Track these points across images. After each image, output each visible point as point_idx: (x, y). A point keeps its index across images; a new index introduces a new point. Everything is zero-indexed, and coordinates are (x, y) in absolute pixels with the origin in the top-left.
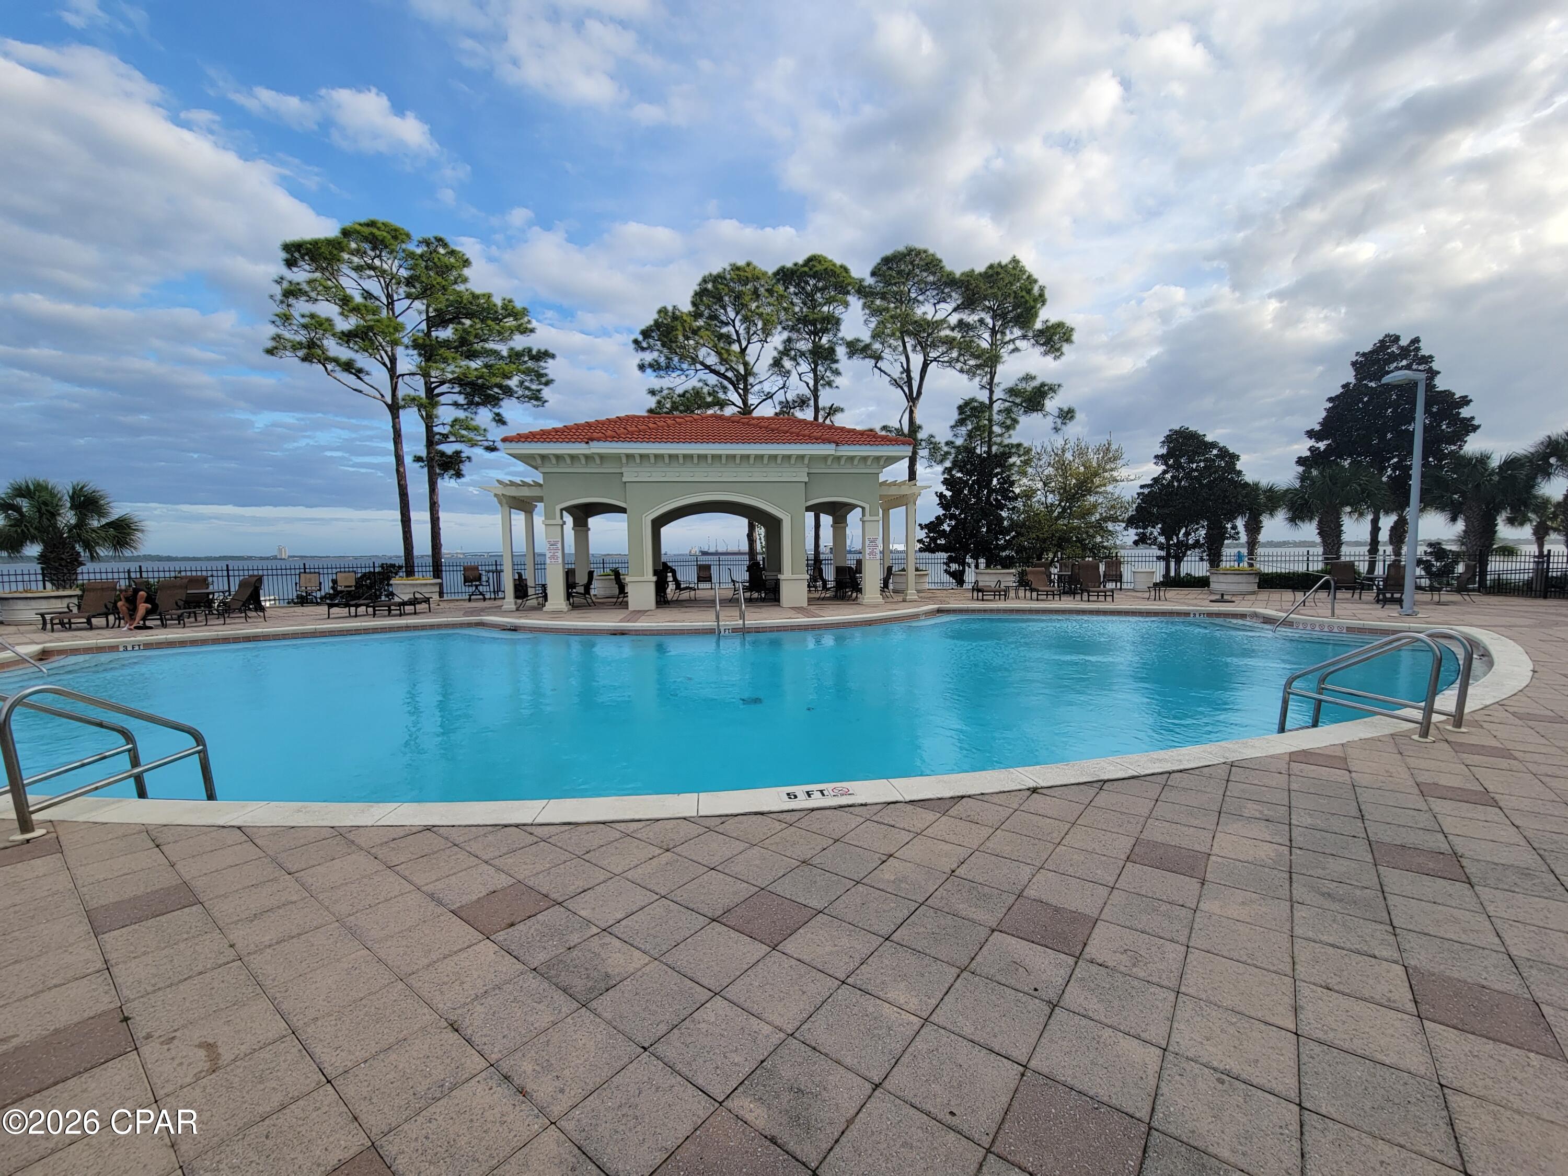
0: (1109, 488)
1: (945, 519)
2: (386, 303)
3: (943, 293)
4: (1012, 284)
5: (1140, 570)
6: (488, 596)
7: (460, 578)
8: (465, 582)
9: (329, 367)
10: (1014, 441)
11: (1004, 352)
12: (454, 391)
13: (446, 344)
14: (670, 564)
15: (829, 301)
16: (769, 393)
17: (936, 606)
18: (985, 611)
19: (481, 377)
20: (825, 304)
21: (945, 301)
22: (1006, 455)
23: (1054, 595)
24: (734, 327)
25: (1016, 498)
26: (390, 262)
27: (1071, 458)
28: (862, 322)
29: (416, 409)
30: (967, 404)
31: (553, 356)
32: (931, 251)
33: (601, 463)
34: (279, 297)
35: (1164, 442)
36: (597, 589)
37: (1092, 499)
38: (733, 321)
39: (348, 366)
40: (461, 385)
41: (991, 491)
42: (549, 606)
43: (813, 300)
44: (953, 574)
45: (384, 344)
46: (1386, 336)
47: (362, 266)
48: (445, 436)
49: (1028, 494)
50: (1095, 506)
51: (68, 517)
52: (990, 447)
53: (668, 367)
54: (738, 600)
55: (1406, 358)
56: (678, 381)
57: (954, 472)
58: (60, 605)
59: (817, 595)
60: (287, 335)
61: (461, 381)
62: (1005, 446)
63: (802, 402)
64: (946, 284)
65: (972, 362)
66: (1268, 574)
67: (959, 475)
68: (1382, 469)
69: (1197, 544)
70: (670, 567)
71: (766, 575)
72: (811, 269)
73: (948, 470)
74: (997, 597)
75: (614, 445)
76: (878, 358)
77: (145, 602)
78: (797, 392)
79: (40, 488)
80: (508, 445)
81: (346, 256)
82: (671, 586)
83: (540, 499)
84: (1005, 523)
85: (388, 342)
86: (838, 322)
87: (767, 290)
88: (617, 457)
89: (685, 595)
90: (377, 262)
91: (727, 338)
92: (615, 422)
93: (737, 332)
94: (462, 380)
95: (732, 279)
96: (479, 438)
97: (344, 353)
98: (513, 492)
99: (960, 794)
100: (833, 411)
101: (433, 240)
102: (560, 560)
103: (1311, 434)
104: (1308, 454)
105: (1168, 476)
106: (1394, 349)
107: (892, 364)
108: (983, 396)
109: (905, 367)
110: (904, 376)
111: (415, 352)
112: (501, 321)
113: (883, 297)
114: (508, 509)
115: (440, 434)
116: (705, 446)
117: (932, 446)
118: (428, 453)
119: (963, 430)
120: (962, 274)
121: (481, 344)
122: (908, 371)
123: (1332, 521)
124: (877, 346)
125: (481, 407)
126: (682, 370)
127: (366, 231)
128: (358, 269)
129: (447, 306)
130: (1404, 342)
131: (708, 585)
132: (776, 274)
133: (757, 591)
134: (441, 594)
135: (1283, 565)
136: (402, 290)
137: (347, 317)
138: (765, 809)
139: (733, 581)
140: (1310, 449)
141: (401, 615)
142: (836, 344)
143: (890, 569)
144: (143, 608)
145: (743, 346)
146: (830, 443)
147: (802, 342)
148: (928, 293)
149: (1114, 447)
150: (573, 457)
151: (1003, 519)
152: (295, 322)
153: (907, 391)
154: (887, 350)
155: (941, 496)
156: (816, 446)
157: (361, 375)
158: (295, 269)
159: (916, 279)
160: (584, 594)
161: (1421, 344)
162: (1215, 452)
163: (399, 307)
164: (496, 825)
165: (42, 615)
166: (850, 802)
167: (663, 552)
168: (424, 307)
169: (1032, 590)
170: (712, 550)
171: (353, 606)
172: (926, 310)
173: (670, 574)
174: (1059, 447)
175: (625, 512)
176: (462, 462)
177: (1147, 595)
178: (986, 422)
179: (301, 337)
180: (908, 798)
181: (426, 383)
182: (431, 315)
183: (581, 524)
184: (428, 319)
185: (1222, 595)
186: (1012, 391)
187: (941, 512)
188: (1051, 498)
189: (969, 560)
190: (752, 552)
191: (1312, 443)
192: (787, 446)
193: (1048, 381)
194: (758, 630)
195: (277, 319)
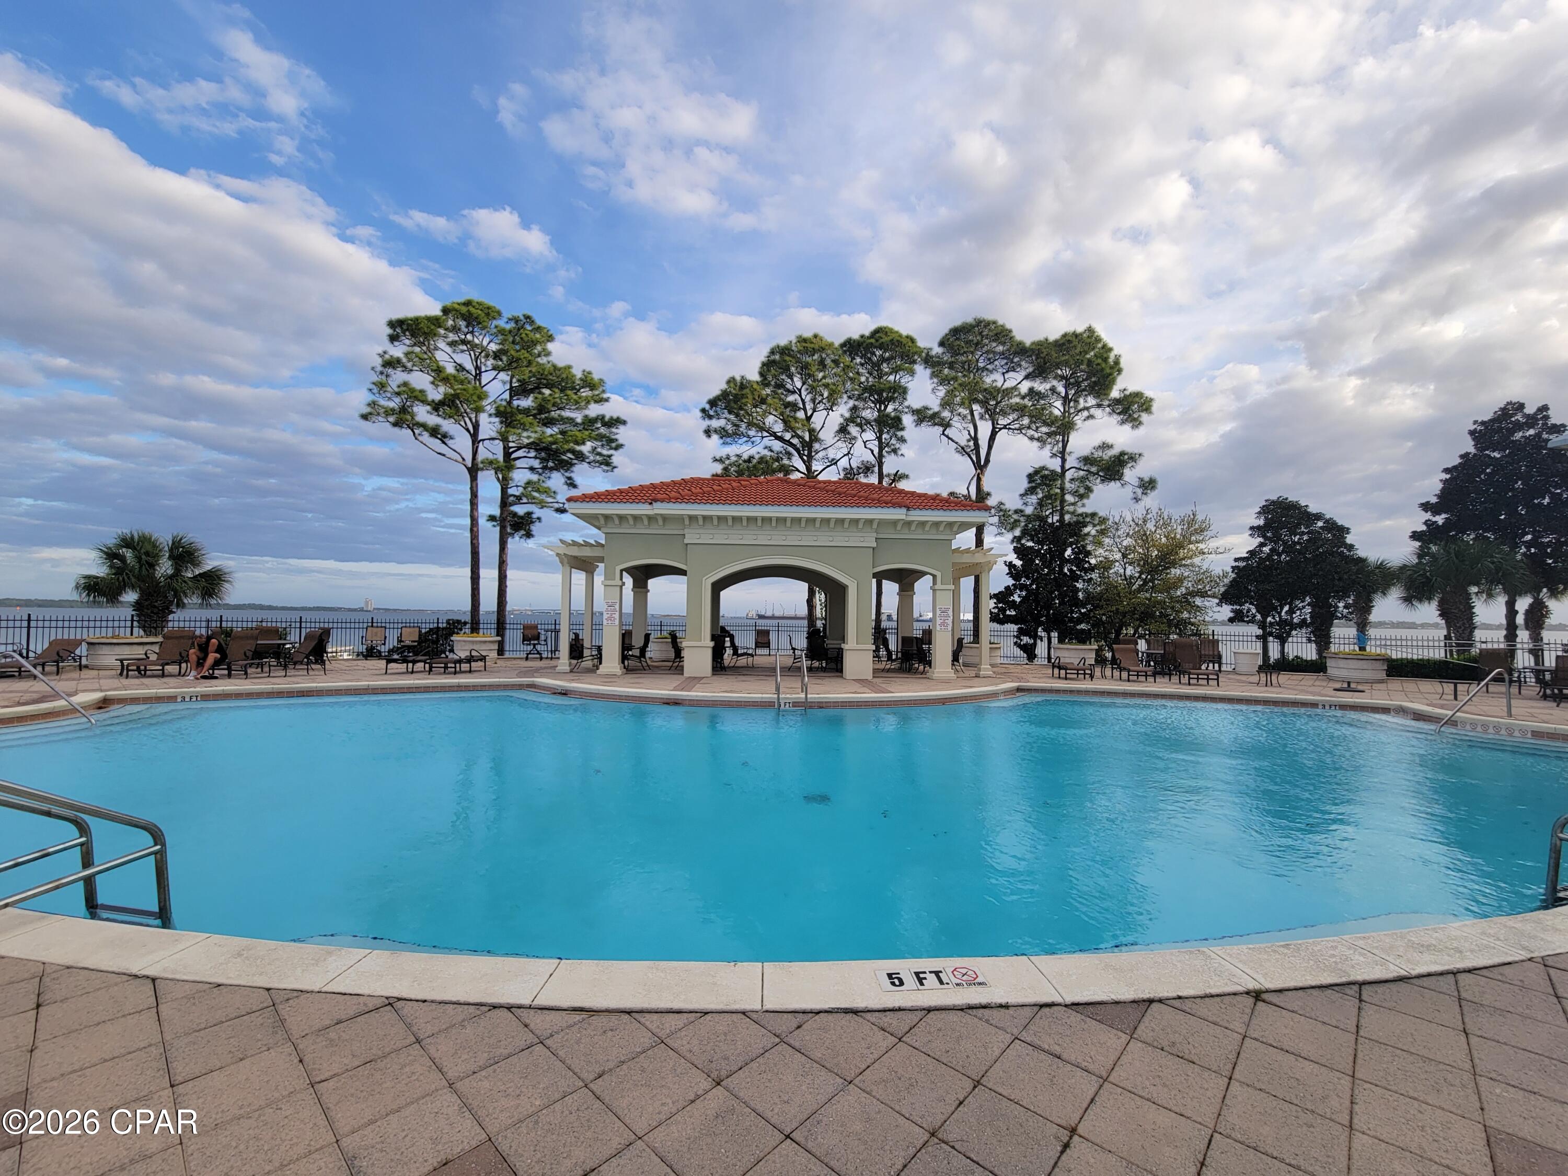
0: (1197, 560)
1: (1015, 590)
2: (474, 373)
3: (1012, 362)
4: (1086, 353)
5: (1241, 650)
6: (544, 655)
7: (519, 635)
8: (524, 640)
9: (417, 432)
10: (1088, 510)
11: (1078, 419)
12: (529, 455)
13: (526, 412)
14: (728, 628)
15: (895, 371)
16: (833, 460)
17: (1015, 685)
18: (1071, 692)
19: (555, 443)
20: (891, 374)
21: (1014, 370)
22: (1081, 524)
23: (1146, 676)
24: (800, 396)
25: (1092, 569)
26: (481, 337)
27: (1153, 530)
28: (930, 391)
29: (493, 472)
30: (1037, 472)
31: (624, 423)
32: (1000, 322)
33: (664, 525)
34: (379, 368)
35: (1259, 513)
36: (655, 651)
37: (1175, 572)
38: (800, 390)
39: (434, 432)
40: (536, 450)
41: (1066, 561)
42: (603, 669)
43: (879, 369)
44: (1024, 648)
45: (468, 410)
46: (1508, 403)
47: (456, 342)
48: (519, 498)
49: (1106, 565)
50: (1181, 580)
51: (165, 567)
52: (1062, 516)
53: (735, 434)
54: (799, 669)
55: (1533, 427)
56: (745, 447)
57: (1023, 541)
58: (139, 652)
59: (881, 666)
60: (383, 402)
61: (535, 446)
62: (1078, 515)
63: (867, 469)
64: (1016, 353)
65: (1044, 429)
66: (1397, 660)
67: (1030, 544)
68: (1515, 546)
69: (1303, 624)
70: (728, 632)
71: (830, 643)
72: (877, 341)
73: (1017, 539)
74: (1081, 676)
75: (677, 506)
76: (946, 425)
77: (216, 652)
78: (861, 459)
79: (145, 539)
80: (572, 504)
81: (442, 331)
82: (729, 652)
83: (601, 560)
84: (1080, 594)
85: (471, 409)
86: (904, 391)
87: (833, 361)
88: (679, 519)
89: (742, 661)
90: (469, 337)
91: (794, 406)
92: (680, 484)
93: (803, 400)
94: (538, 445)
95: (799, 352)
96: (550, 500)
97: (433, 420)
98: (575, 552)
99: (1146, 996)
100: (898, 477)
101: (522, 318)
102: (617, 622)
103: (1426, 507)
104: (1424, 528)
105: (1266, 549)
106: (1519, 417)
107: (960, 431)
108: (1055, 465)
109: (973, 434)
110: (971, 443)
111: (497, 420)
112: (579, 390)
113: (951, 366)
114: (568, 568)
115: (514, 496)
116: (770, 508)
117: (1001, 513)
118: (502, 513)
119: (1033, 499)
120: (1033, 343)
121: (558, 412)
122: (975, 439)
123: (1461, 603)
124: (946, 414)
125: (555, 472)
126: (748, 437)
127: (464, 309)
128: (452, 344)
129: (530, 378)
130: (1530, 410)
131: (766, 651)
132: (843, 345)
133: (818, 660)
134: (501, 652)
135: (1415, 651)
136: (490, 362)
137: (437, 386)
138: (860, 1004)
139: (794, 649)
140: (1426, 523)
141: (455, 673)
142: (901, 412)
143: (960, 641)
144: (212, 657)
145: (809, 414)
146: (900, 507)
147: (869, 411)
148: (996, 363)
149: (1200, 517)
150: (636, 518)
151: (1078, 590)
152: (389, 389)
153: (974, 458)
154: (956, 418)
155: (1010, 565)
156: (885, 510)
157: (446, 440)
158: (396, 343)
159: (985, 349)
160: (639, 658)
161: (1550, 412)
162: (1320, 524)
163: (485, 378)
164: (482, 1005)
165: (121, 661)
166: (984, 1001)
167: (721, 614)
168: (508, 378)
169: (1121, 669)
170: (769, 614)
171: (410, 662)
172: (995, 379)
173: (727, 639)
174: (1140, 516)
175: (685, 575)
176: (532, 522)
177: (1255, 679)
178: (1058, 491)
179: (395, 403)
180: (1069, 999)
181: (504, 448)
182: (514, 385)
183: (641, 585)
184: (511, 388)
185: (1349, 683)
186: (1087, 460)
187: (1010, 582)
188: (1130, 570)
189: (1041, 632)
190: (811, 617)
191: (1428, 516)
192: (855, 510)
193: (1129, 450)
194: (821, 705)
195: (373, 387)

» EXERCISE DETAILS: Recast everything from the first of the lines above down to the line containing "103: (1311, 434)", both included, as a numbered list with blank lines omitted and the picture left out.

» SOLVED EXERCISE:
1. Track these points across images. After each image, output each visible point as point_idx: (x, y). A point keeps its index across images; a new index introduces a new point. Everything is zero-indexed, and coordinates are (x, y) in absolute pixels with the origin in the top-left.
2. 0: (1109, 488)
3. 1: (945, 519)
4. 2: (386, 303)
5. 3: (943, 293)
6. 4: (1012, 284)
7. 5: (1140, 570)
8. 6: (488, 596)
9. 7: (460, 578)
10. 8: (465, 582)
11. 9: (329, 367)
12. 10: (1014, 441)
13. 11: (1004, 352)
14. 12: (454, 391)
15. 13: (446, 344)
16. 14: (670, 564)
17. 15: (829, 301)
18. 16: (769, 393)
19. 17: (936, 606)
20. 18: (985, 611)
21. 19: (481, 377)
22. 20: (825, 304)
23. 21: (945, 301)
24. 22: (1006, 455)
25. 23: (1054, 595)
26. 24: (734, 327)
27. 25: (1016, 498)
28. 26: (390, 262)
29. 27: (1071, 458)
30. 28: (862, 322)
31. 29: (416, 409)
32. 30: (967, 404)
33. 31: (553, 356)
34. 32: (931, 251)
35. 33: (601, 463)
36. 34: (279, 297)
37. 35: (1164, 442)
38. 36: (597, 589)
39. 37: (1092, 499)
40. 38: (733, 321)
41. 39: (348, 366)
42. 40: (461, 385)
43. 41: (991, 491)
44. 42: (549, 606)
45. 43: (813, 300)
46. 44: (953, 574)
47. 45: (384, 344)
48. 46: (1386, 336)
49. 47: (362, 266)
50. 48: (445, 436)
51. 49: (1028, 494)
52. 50: (1095, 506)
53. 51: (68, 517)
54. 52: (990, 447)
55. 53: (668, 367)
56. 54: (738, 600)
57. 55: (1406, 358)
58. 56: (678, 381)
59. 57: (954, 472)
60. 58: (60, 605)
61. 59: (817, 595)
62. 60: (287, 335)
63. 61: (461, 381)
64. 62: (1005, 446)
65. 63: (802, 402)
66. 64: (946, 284)
67. 65: (972, 362)
68. 66: (1268, 574)
69. 67: (959, 475)
70. 68: (1382, 469)
71. 69: (1197, 544)
72. 70: (670, 567)
73. 71: (766, 575)
74. 72: (811, 269)
75. 73: (948, 470)
76. 74: (997, 597)
77. 75: (614, 445)
78. 76: (878, 358)
79. 77: (145, 602)
80. 78: (797, 392)
81. 79: (40, 488)
82. 80: (508, 445)
83. 81: (346, 256)
84. 82: (671, 586)
85. 83: (540, 499)
86. 84: (1005, 523)
87. 85: (388, 342)
88. 86: (838, 322)
89. 87: (767, 290)
90. 88: (617, 457)
91. 89: (685, 595)
92. 90: (377, 262)
93. 91: (727, 338)
94. 92: (615, 422)
95. 93: (737, 332)
96. 94: (462, 380)
97. 95: (732, 279)
98. 96: (479, 438)
99. 97: (344, 353)
100. 98: (513, 492)
101. 99: (960, 794)
102. 100: (833, 411)
103. 101: (433, 240)
104. 102: (560, 560)
105. 103: (1311, 434)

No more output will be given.